Historian Leonard Moore’s analysis of the 1920s KKK membership list for Wayne County, Indiana — home of the city of Richmond, numerous Quakers, and the Quaker Earlham College — offers a startling (to modern Friends) disclosure:

The religious affiliations . . . also closely approximated the city’s Protestant spectrum . . . . The large, traditionally evangelical de­nominations (Methodist, Baptist, Disciples of Christ, and Presbyte­rian) were strongly represented, but so too were the equally con­sequential German (Lutheran and United Brethren) and Quaker churches.

That is, Indiana Quakers were just as likely to join the 1920s Indiana Klan as any other churches; and many did.

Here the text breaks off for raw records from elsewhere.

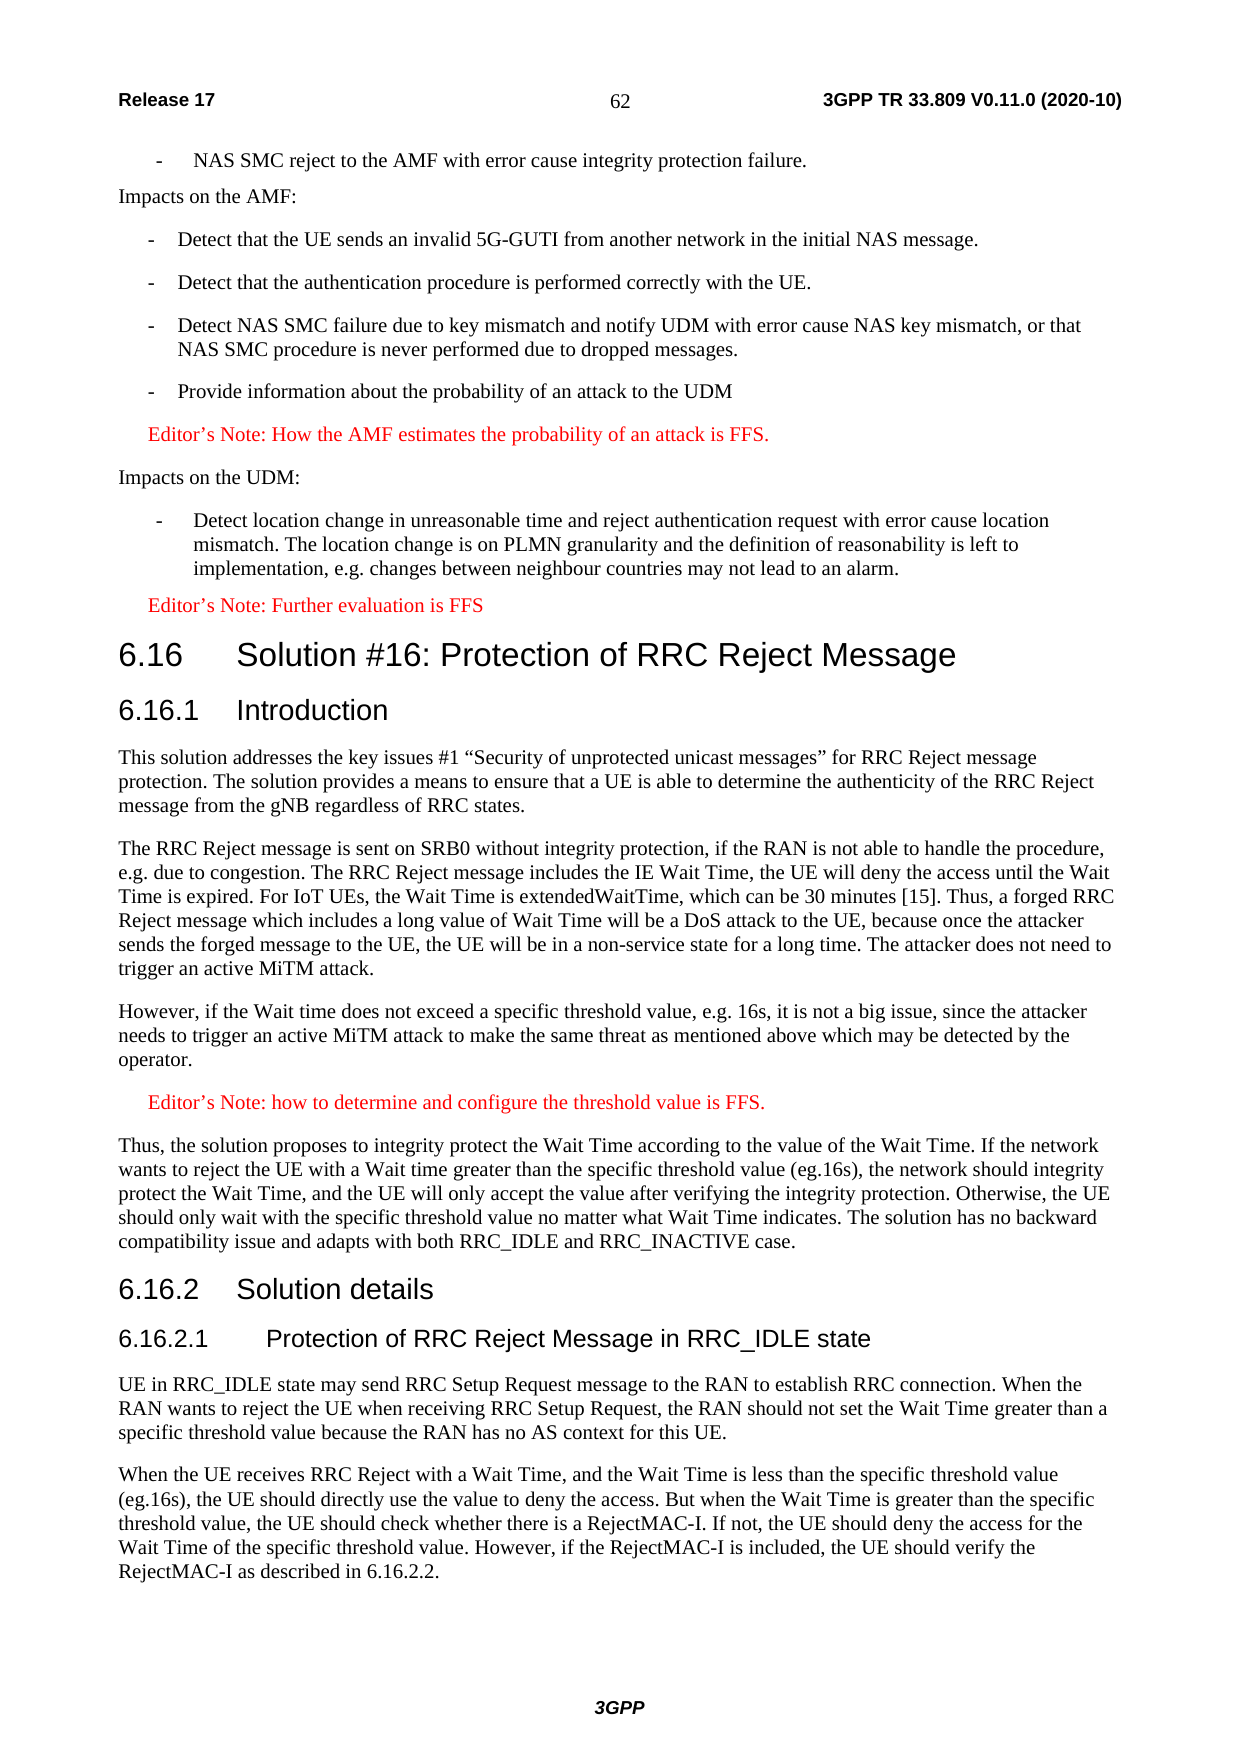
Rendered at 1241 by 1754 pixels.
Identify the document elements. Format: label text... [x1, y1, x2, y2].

text UE in RRC_IDLE state may send RRC Setup Request message to the RAN to establish RRC connection. When the RAN wants to reject the UE when receiving RRC Setup Request, the RAN should not set the Wait Time greater than a specific threshold value because the RAN has no AS context for this UE. [118, 1371, 1122, 1444]
list Detect that the UE sends an invalid 5G-GUTI from another network in the initial NAS message. [148, 227, 1122, 251]
subtitle 6.16.2.1 Protection of RRC Reject Message in RRC_IDLE state [118, 1324, 1122, 1353]
text Editor’s Note: How the AMF estimates the probability of an attack is FFS. [148, 422, 1122, 446]
list NAS SMC reject to the AMF with error cause integrity protection failure. [156, 147, 1122, 172]
list Detect that the authentication procedure is performed correctly with the UE. [148, 270, 1122, 294]
text Thus, the solution proposes to integrity protect the Wait Time according to the value of the Wait Time. If the network wants to reject the UE with a Wait time greater than the specific threshold value (eg.16s), the network should integrity protect the Wait Time, and the UE will only accept the value after verifying the integrity protection. Otherwise, the UE should only wait with the specific threshold value no matter what Wait Time indicates. The solution has no backward compatibility issue and adapts with both RRC_IDLE and RRC_INACTIVE case. [118, 1133, 1122, 1253]
text However, if the Wait time does not exceed a specific threshold value, e.g. 16s, it is not a big issue, since the attacker needs to trigger an active MiTM attack to make the same threat as mentioned above which may be detected by the operator. [118, 999, 1122, 1071]
list Detect location change in unreasonable time and reject authentication request with error cause location mismatch. The location change is on PLMN granularity and the definition of reasonability is left to implementation, e.g. changes between neighbour countries may not lead to an alarm. [156, 508, 1122, 580]
subtitle 6.16 Solution #16: Protection of RRC Reject Message [118, 635, 1122, 674]
text Editor’s Note: how to determine and configure the threshold value is FFS. [148, 1090, 1122, 1114]
subtitle 6.16.2 Solution details [118, 1272, 1122, 1305]
text Editor’s Note: Further evaluation is FFS [148, 592, 1122, 617]
text Impacts on the UDM: [118, 465, 1122, 489]
text The RRC Reject message is sent on SRB0 without integrity protection, if the RAN is not able to handle the procedure, e.g. due to congestion. The RRC Reject message includes the IE Wait Time, the UE will deny the access until the Wait Time is expired. For IoT UEs, the Wait Time is extendedWaitTime, which can be 30 minutes [15]. Thus, a forged RRC Reject message which includes a long value of Wait Time will be a DoS attack to the UE, because once the attacker sends the forged message to the UE, the UE will be in a non-service state for a long time. The attacker does not need to trigger an active MiTM attack. [118, 836, 1122, 980]
subtitle 6.16.1 Introduction [118, 692, 1122, 726]
list Detect NAS SMC failure due to key mismatch and notify UDM with error cause NAS key mismatch, or that NAS SMC procedure is never performed due to dropped messages. [148, 312, 1122, 361]
text This solution addresses the key issues #1 “Security of unprotected unicast messages” for RRC Reject message protection. The solution provides a means to ensure that a UE is able to determine the authenticity of the RRC Reject message from the gNB regardless of RRC states. [118, 745, 1122, 817]
list Provide information about the probability of an attack to the UDM [148, 379, 1122, 403]
text Impacts on the AMF: [118, 184, 1122, 208]
text When the UE receives RRC Reject with a Wait Time, and the Wait Time is less than the specific threshold value (eg.16s), the UE should directly use the value to deny the access. But when the Wait Time is greater than the specific threshold value, the UE should check whether there is a RejectMAC-I. If not, the UE should deny the access for the Wait Time of the specific threshold value. However, if the RejectMAC-I is included, the UE should verify the RejectMAC-I as described in 6.16.2.2. [118, 1462, 1122, 1583]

And Daisy Douglass Barr was their star. She served as pastor in at least two prominent Friends churches, and preached in many more, over many years.
Daisy Douglass Barr in a 1922 newsclip (her maiden name was spelled Douglass, not Douglas, as here.)
She also used her notoriety and her Klan office to make money. The profit came mainly from selling Klan women’s robes and other paraphernalia. When the Indiana Klan could boast several hundred thousand members, and draw tens of thousands to its (white) family-friendly mass rallies, the paraphernalia business was good; nay, it was a goldmine.